Owner: Hi, Kitt, I completely understand your concerns & your concerns for your family. I agree with your assessment that caregivers are not really well qualified to do that, but they can try doing it, & we will see how it goes. It will get better.

Friday Texts with My Sister

Kitt: FYI, the speech therapist today said I should work with mom every day on speech therapy exercises. Staff at board and care are just “caregivers.” They cook, clean, help with bathing. I talked dad into showering today with mom’s help. Mom refused to shower.

Sister: I wonder why mom won’t take a shower? You do not need to follow the demands of a speech therapist. You can do the speech therapy exercises when you are available.

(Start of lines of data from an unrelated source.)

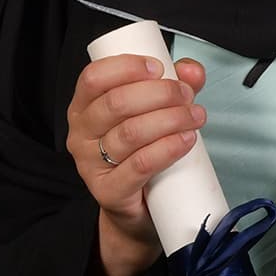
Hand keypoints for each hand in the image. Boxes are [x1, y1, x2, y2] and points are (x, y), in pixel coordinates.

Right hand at [64, 53, 206, 275]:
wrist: (137, 207)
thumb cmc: (140, 151)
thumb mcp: (153, 110)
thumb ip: (172, 84)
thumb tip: (192, 71)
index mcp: (84, 107)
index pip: (94, 78)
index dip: (127, 67)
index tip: (159, 67)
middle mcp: (80, 134)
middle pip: (116, 103)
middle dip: (159, 93)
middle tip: (186, 95)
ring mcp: (90, 164)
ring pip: (131, 133)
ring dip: (170, 119)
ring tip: (194, 116)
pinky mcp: (108, 191)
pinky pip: (139, 165)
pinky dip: (167, 149)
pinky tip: (186, 140)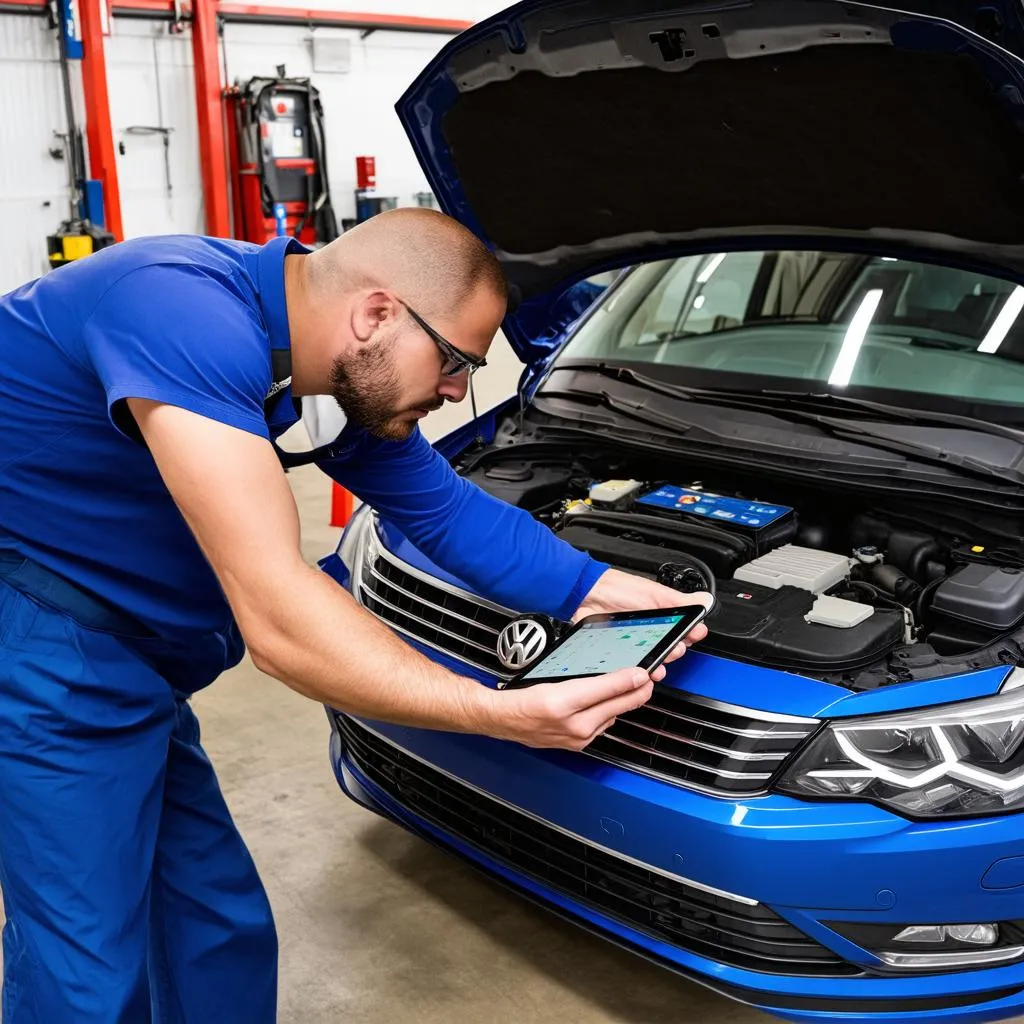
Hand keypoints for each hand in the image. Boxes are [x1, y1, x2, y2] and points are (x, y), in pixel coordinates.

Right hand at [485, 667, 658, 750]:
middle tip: (650, 679)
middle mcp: (572, 725)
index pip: (607, 688)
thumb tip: (618, 673)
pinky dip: (608, 714)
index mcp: (563, 703)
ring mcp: (576, 738)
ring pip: (612, 716)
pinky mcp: (577, 744)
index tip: (645, 672)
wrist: (503, 720)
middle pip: (616, 706)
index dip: (630, 679)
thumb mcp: (552, 678)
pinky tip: (608, 704)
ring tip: (632, 688)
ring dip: (623, 703)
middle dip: (637, 691)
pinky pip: (601, 726)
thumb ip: (588, 678)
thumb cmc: (521, 698)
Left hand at [574, 568, 711, 668]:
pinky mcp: (621, 652)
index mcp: (663, 616)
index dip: (691, 634)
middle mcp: (652, 631)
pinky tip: (641, 669)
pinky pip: (633, 665)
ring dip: (660, 664)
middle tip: (676, 647)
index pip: (685, 630)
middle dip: (676, 650)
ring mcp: (636, 643)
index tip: (695, 634)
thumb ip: (680, 601)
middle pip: (671, 648)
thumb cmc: (618, 590)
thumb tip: (705, 600)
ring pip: (654, 659)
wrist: (587, 595)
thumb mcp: (653, 594)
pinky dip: (639, 669)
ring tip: (659, 664)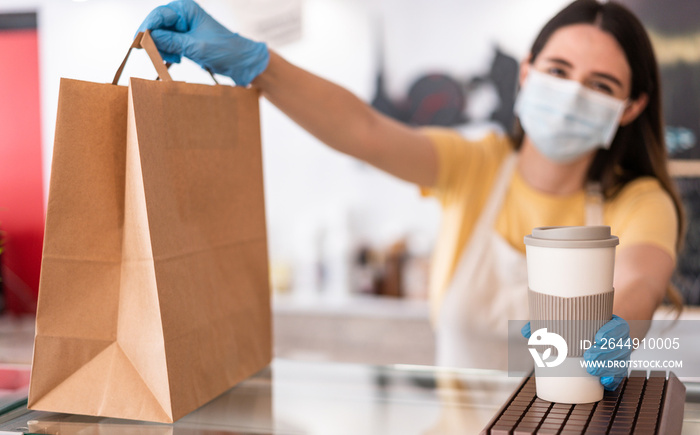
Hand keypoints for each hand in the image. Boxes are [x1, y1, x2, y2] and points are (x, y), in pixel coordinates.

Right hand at [136, 0, 268, 85]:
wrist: (241, 62)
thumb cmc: (225, 50)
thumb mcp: (196, 47)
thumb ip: (172, 42)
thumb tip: (148, 37)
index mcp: (186, 9)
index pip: (158, 15)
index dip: (146, 27)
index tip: (138, 42)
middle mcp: (181, 15)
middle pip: (155, 25)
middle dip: (154, 41)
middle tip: (156, 54)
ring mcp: (181, 28)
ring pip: (159, 37)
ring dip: (162, 49)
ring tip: (176, 58)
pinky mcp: (183, 39)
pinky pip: (167, 45)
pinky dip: (168, 53)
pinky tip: (178, 58)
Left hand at [522, 317, 630, 390]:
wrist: (592, 338)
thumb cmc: (578, 328)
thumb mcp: (566, 323)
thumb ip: (546, 324)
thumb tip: (526, 330)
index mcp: (610, 324)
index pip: (617, 326)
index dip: (611, 332)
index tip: (598, 337)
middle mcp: (617, 340)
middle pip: (619, 347)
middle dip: (605, 354)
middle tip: (588, 358)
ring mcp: (619, 356)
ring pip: (620, 362)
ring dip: (608, 368)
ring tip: (592, 371)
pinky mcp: (617, 370)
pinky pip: (619, 376)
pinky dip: (613, 380)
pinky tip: (605, 383)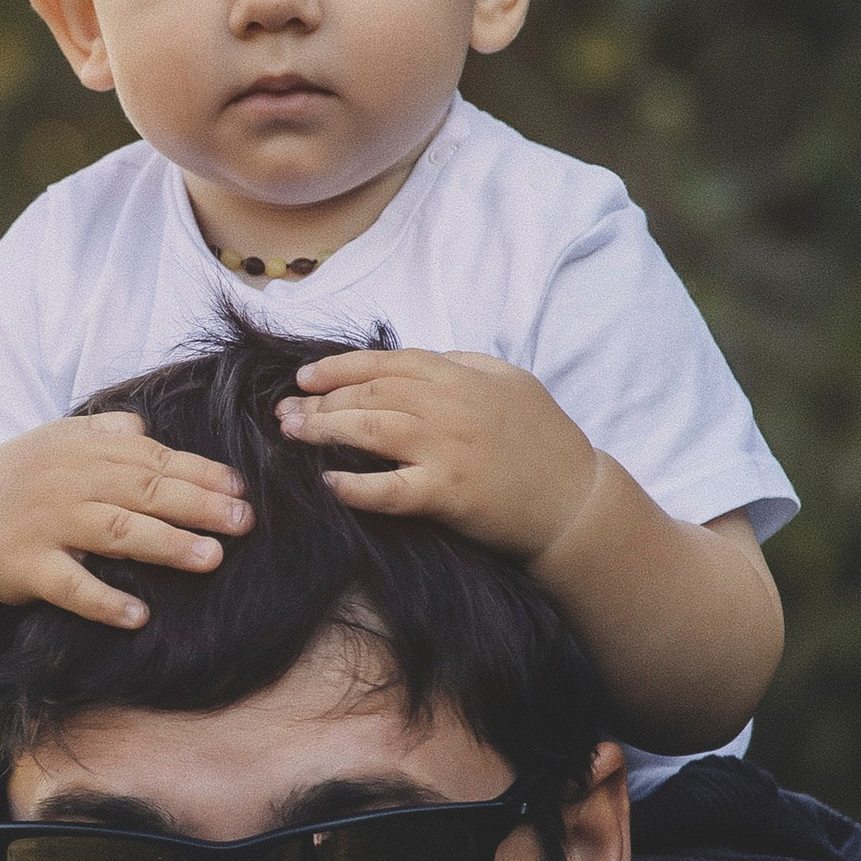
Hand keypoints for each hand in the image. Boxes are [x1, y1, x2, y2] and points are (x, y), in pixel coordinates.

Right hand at [0, 414, 251, 631]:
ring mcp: (45, 524)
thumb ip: (105, 433)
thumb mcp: (56, 443)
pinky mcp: (24, 567)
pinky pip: (68, 586)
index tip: (240, 490)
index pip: (151, 458)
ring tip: (210, 558)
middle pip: (142, 490)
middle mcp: (66, 481)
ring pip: (114, 531)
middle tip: (243, 522)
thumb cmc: (18, 481)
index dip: (199, 473)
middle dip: (197, 505)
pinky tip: (137, 616)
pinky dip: (102, 601)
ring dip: (165, 545)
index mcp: (81, 447)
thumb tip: (149, 427)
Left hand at [277, 349, 601, 568]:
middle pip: (371, 393)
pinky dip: (356, 486)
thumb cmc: (543, 440)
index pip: (388, 362)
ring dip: (325, 430)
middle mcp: (449, 407)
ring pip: (371, 429)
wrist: (574, 499)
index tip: (305, 377)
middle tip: (285, 412)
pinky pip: (390, 488)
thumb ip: (463, 364)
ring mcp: (447, 449)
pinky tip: (329, 483)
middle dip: (321, 400)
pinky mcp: (448, 493)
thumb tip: (416, 361)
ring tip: (291, 434)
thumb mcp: (509, 381)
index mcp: (461, 376)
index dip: (340, 367)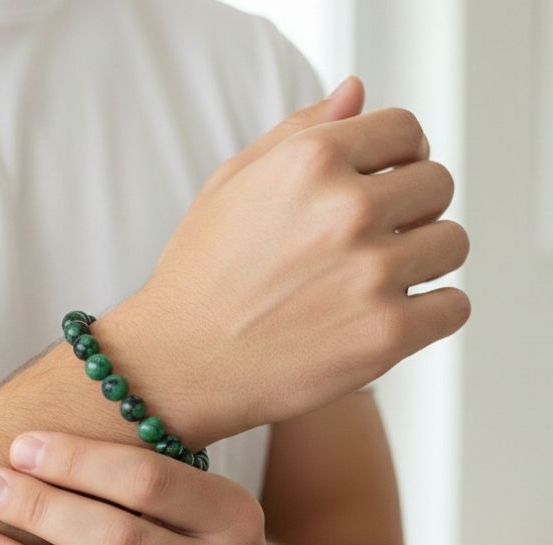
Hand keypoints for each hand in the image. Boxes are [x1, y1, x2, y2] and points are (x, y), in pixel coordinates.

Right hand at [118, 75, 469, 441]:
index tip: (387, 181)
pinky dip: (431, 312)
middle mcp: (346, 210)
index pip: (405, 129)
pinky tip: (390, 317)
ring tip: (377, 282)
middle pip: (437, 185)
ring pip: (451, 244)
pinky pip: (453, 307)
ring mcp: (370, 274)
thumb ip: (297, 131)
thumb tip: (356, 93)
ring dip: (423, 260)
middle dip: (412, 208)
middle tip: (374, 240)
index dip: (398, 155)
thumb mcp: (231, 184)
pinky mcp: (386, 335)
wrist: (179, 364)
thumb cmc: (199, 277)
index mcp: (311, 160)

They will not control your life. You will control your life and time.

Kitt: This is what she wrote. Do not know what she meant.


She is having trouble with receptive speech, with understanding what is said to her or asked of her. But she knew we wanted her to shower b/c she gets gestures and if restate putting in context.

Sister: Do you think she needs a chair in the shower?

Kitt: I bought one. It’s in their shower.

Sister: Maybe she wants it out then? Or she’s worried dad is going to jump her? 😳 love in the shower?

Kitt: If she wanted it out, she could take it out.

Sister: Yeah. Probably more the second idea?

Kitt: Thanks for the smile. I’m pretty stressed. I know you are, too. On the positive side, she made huge strides after one session with this guy.

Sister: Good!

Hope that Speech Therapy Books Will Help


Purchased these books online. Hope that I can delegate exercises for my dad to do with my mom. He has moderate stage dementia, so not sure how it will go. I know he wants to help, though. It will give them something to do together that will benefit them both cognitively. Obviously, I’ll have to break it down simply. Will get them a calendar with instructions (page x in book y),  shower schedule, and physical therapy and speech therapy schedules.